Smart cities are on the rise globally, with estimations of urban populations set to rise to 5.2 billion by 2050. Smart cities therefore evolve in a number of key areas to improve the quality of life for their inhabitants. Environment, safety, utilities, buildings and transportation all contribute to the level of smartness a city can provide. In particular, smart transport has been the focus of many companies, innovations and technological developments in recent years.
Alongside the QROWD project, there are many other programmes and developments that seek to support innovation surrounding smart transport. One such programme is that of the Transport Systems Catapult (TSC) who have begun the Intelligent Mobility Initiative with start-up accelerator Wayra UK. The aim of this is to drive growth for start-ups who develop and improve technologies used for smart transport.
Recently, the programme announced that eight new start-ups have been selected for inclusion in their smart transport agenda. This involves workspace, mentoring from TSC and Wayra UK for six months, and access to other investors such as governmental agencies and investors. The companies aim to to drive innovation and technological development, particularly in the UK, and offer features such as an on-demand coach service, as well as analytics which can predict driver fatigue. Here is a look at the new start-ups:
- Drivernet: Offers a solution for delivery tracking into stores and aims to be more accurate than current telematics options.
- Safr: Utilises an application, wearable technology and data to predict and prevent accidents caused by fatigue when driving.
- GoMetro: Offers an application that provides information about train delays, changes and company press releases for commuters.
- Cognitial: Infrastructure integrator that uses new technology solutions for driverless shuttle cars.
- Zeelo: Offers a platform for travellers to book an on-demand coach service.
- Synaptiv: Provides an analytics platform with data from a car’s sensors, so clients have a better insight into their customers and can reduce costs.

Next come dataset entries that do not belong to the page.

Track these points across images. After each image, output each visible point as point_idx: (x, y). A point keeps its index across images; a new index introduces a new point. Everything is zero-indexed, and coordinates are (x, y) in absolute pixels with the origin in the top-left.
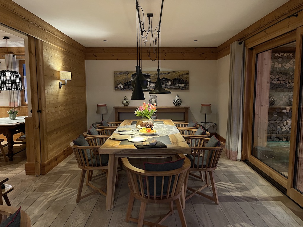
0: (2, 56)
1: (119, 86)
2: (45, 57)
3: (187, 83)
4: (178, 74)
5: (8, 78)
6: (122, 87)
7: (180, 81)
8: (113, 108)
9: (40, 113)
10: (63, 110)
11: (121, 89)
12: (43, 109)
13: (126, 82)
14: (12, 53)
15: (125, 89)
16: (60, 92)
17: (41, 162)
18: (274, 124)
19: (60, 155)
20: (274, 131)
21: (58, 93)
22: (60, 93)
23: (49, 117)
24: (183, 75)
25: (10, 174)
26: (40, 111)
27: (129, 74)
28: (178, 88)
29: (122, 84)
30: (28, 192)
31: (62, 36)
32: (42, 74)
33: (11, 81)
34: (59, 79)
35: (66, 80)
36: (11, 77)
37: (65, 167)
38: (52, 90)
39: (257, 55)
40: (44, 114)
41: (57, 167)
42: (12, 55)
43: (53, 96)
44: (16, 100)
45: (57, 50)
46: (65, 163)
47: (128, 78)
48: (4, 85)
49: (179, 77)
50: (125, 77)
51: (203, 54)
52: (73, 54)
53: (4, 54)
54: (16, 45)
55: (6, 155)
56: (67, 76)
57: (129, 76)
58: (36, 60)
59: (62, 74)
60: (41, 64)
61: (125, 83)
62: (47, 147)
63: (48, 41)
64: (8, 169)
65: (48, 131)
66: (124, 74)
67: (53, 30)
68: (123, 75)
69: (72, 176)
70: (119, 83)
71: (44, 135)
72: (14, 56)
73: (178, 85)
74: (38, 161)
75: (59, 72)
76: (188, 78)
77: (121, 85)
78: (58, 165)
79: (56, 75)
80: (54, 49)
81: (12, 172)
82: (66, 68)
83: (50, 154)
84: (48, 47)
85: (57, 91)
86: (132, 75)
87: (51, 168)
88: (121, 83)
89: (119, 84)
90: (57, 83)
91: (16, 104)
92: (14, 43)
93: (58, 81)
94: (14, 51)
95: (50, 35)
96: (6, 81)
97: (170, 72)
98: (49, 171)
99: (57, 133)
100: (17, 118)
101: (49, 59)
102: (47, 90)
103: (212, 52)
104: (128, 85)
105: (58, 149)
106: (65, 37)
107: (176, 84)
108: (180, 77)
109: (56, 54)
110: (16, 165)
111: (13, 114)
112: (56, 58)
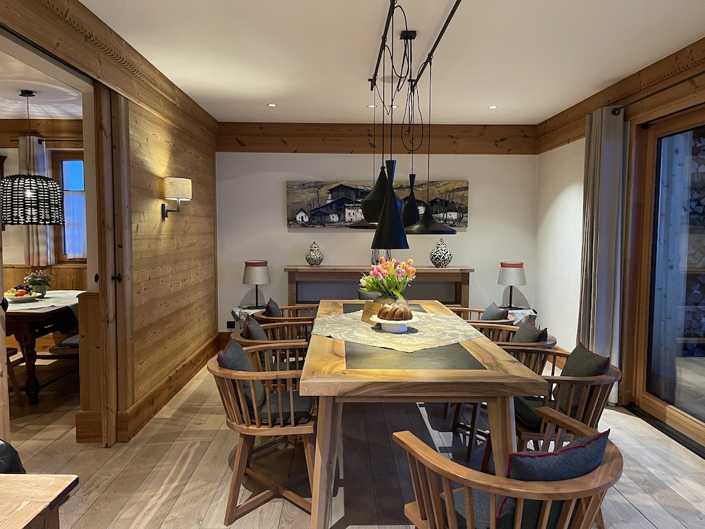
0: (12, 141)
1: (298, 218)
2: (133, 140)
3: (463, 210)
4: (443, 189)
5: (29, 194)
6: (306, 219)
7: (446, 206)
8: (285, 270)
9: (119, 282)
10: (168, 275)
11: (304, 225)
12: (127, 272)
13: (315, 207)
14: (35, 133)
15: (314, 224)
16: (164, 228)
17: (117, 410)
18: (693, 313)
19: (160, 390)
20: (694, 329)
21: (160, 232)
22: (163, 233)
23: (138, 293)
24: (454, 190)
25: (35, 442)
26: (118, 278)
27: (323, 189)
28: (442, 221)
29: (305, 212)
30: (89, 493)
31: (170, 90)
32: (126, 182)
33: (38, 201)
34: (162, 197)
35: (180, 199)
36: (37, 191)
37: (175, 420)
38: (147, 224)
39: (660, 140)
40: (128, 284)
41: (155, 423)
42: (35, 139)
43: (148, 239)
44: (42, 248)
45: (159, 125)
46: (173, 411)
47: (320, 196)
48: (20, 212)
49: (444, 196)
50: (313, 195)
51: (502, 140)
52: (192, 137)
53: (17, 135)
54: (47, 113)
55: (22, 389)
56: (182, 189)
57: (323, 191)
58: (113, 147)
59: (171, 183)
60: (124, 157)
61: (312, 209)
62: (133, 370)
63: (140, 100)
64: (30, 427)
65: (135, 329)
66: (310, 187)
67: (152, 73)
68: (307, 189)
69: (197, 445)
70: (299, 210)
71: (128, 338)
72: (40, 142)
73: (441, 215)
74: (111, 407)
75: (162, 179)
76: (465, 198)
77: (303, 214)
78: (157, 415)
79: (155, 186)
80: (154, 122)
81: (39, 436)
82: (177, 170)
83: (138, 388)
84: (141, 115)
85: (157, 227)
86: (331, 191)
87: (141, 426)
88: (302, 210)
89: (299, 212)
90: (157, 205)
91: (42, 258)
92: (43, 109)
93: (161, 202)
94: (41, 129)
95: (144, 85)
96: (24, 200)
97: (422, 185)
98: (137, 432)
99: (155, 333)
100: (48, 294)
101: (142, 145)
102: (136, 225)
103: (526, 136)
104: (321, 216)
105: (156, 375)
106: (176, 91)
107: (437, 213)
108: (448, 195)
109: (157, 134)
110: (48, 416)
111: (39, 283)
112: (157, 143)
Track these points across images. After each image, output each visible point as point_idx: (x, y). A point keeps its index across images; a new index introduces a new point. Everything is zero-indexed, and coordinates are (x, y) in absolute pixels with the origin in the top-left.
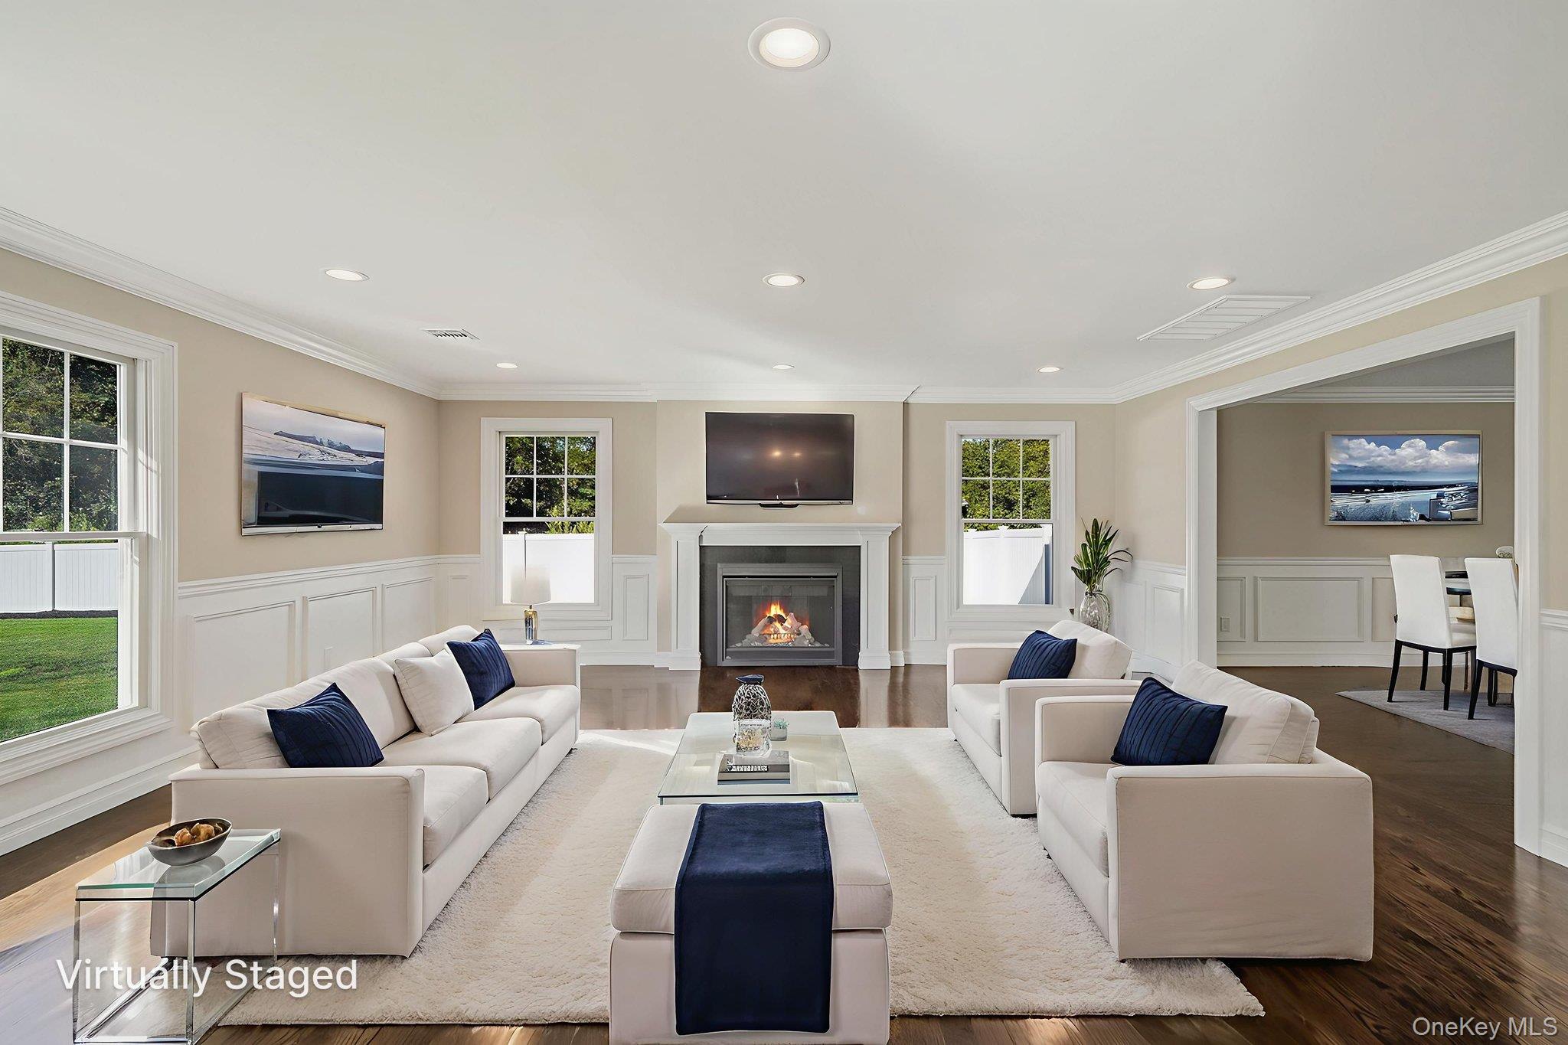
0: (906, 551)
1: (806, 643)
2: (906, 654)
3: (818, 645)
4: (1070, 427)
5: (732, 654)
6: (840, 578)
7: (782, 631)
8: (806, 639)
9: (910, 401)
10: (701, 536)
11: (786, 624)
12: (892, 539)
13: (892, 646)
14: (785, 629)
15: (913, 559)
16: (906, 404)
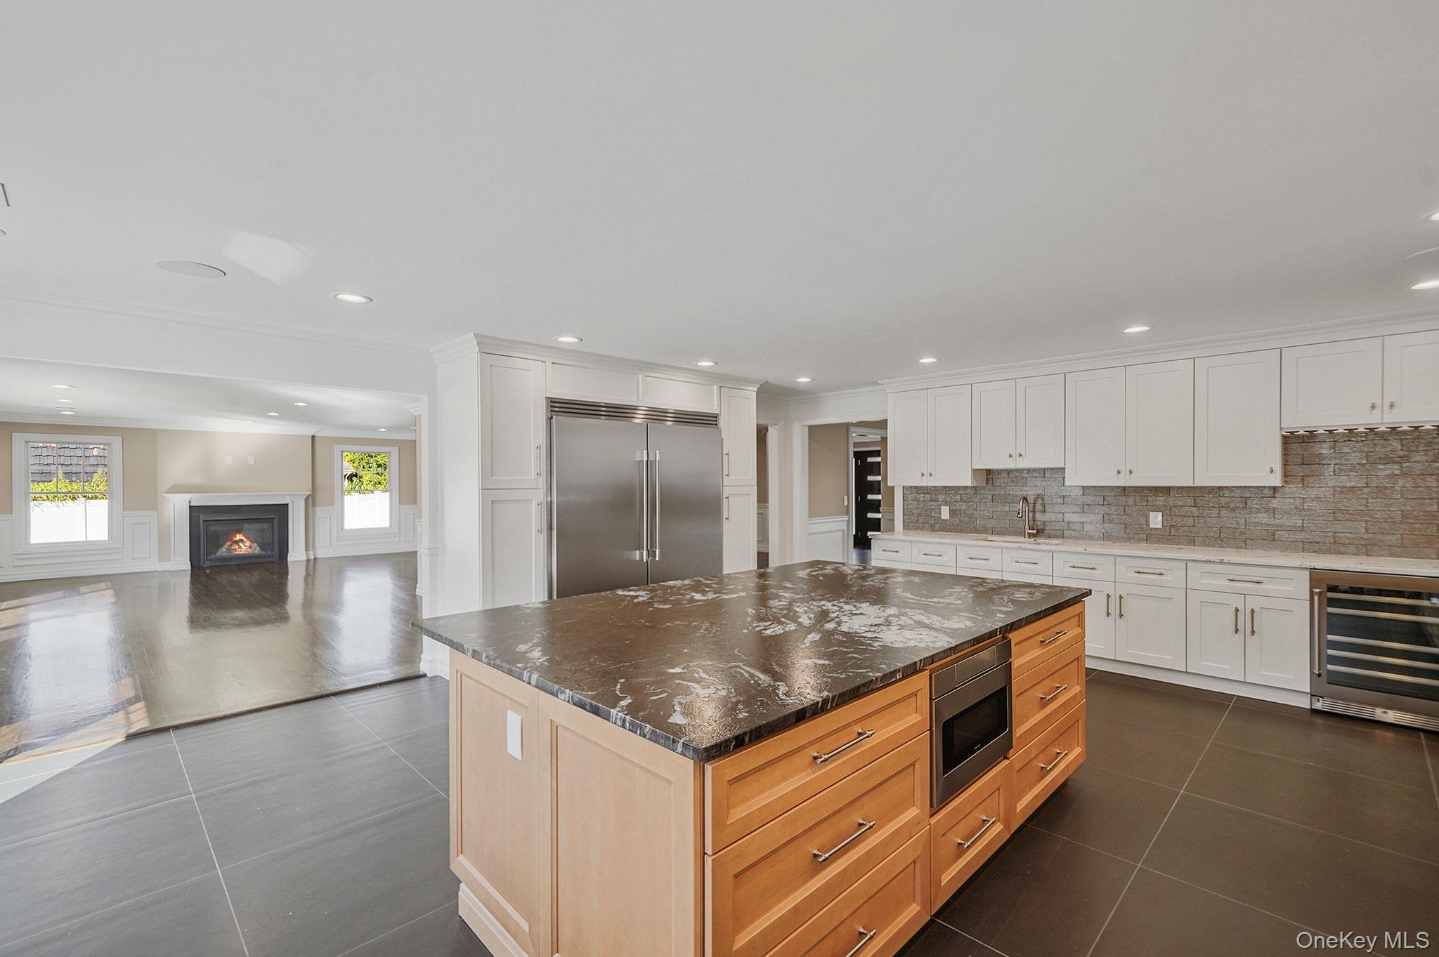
0: (314, 505)
1: (256, 552)
2: (314, 554)
3: (263, 552)
4: (396, 449)
5: (210, 560)
6: (277, 519)
7: (244, 547)
8: (256, 550)
9: (316, 435)
10: (190, 501)
11: (246, 544)
12: (306, 500)
13: (307, 549)
14: (245, 546)
15: (318, 509)
16: (313, 437)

- Valerann: Looking to develop smart road solutions that can communicate with autonomous cars.
- Cityswifter: Uses previous data and predictive analytics to improve the bus transportation system.
However, it is important to remember that drivers of smart transport and technology are not only found in Europe. The focus and financial incentives of smart cities are apparent globally, and some of the most innovative solutions are sourced on a wider international scale. Signal Labs for example are a start-up based in San Francisco. They created a mobile app to alert drivers of safety hazards with the aim to reduce traffic accidents.
Similarly to Signal Labs, the start-up company HAAS Alert can alert motorists when emergency responders are near, or on call within a certain radius in the city in real-time. Again, this aims to reduce the risks for motorists, as well as enabling emergency services to improve. . The company recently entered a partnership with Waze – a free, real-time crowdsourced app powered by drivers themselves.
Smart start-ups can ultimately be the making or breaking of a smart city. Investment through industry, in conjunction with governmental and project schemes, can fast track innovation and development. As a result, this can trigger growth and improve the quality of life for citizens in such cities. The support and development of smart transport start-ups, projects and general community focused on smart cities is subsequently vital for such growth.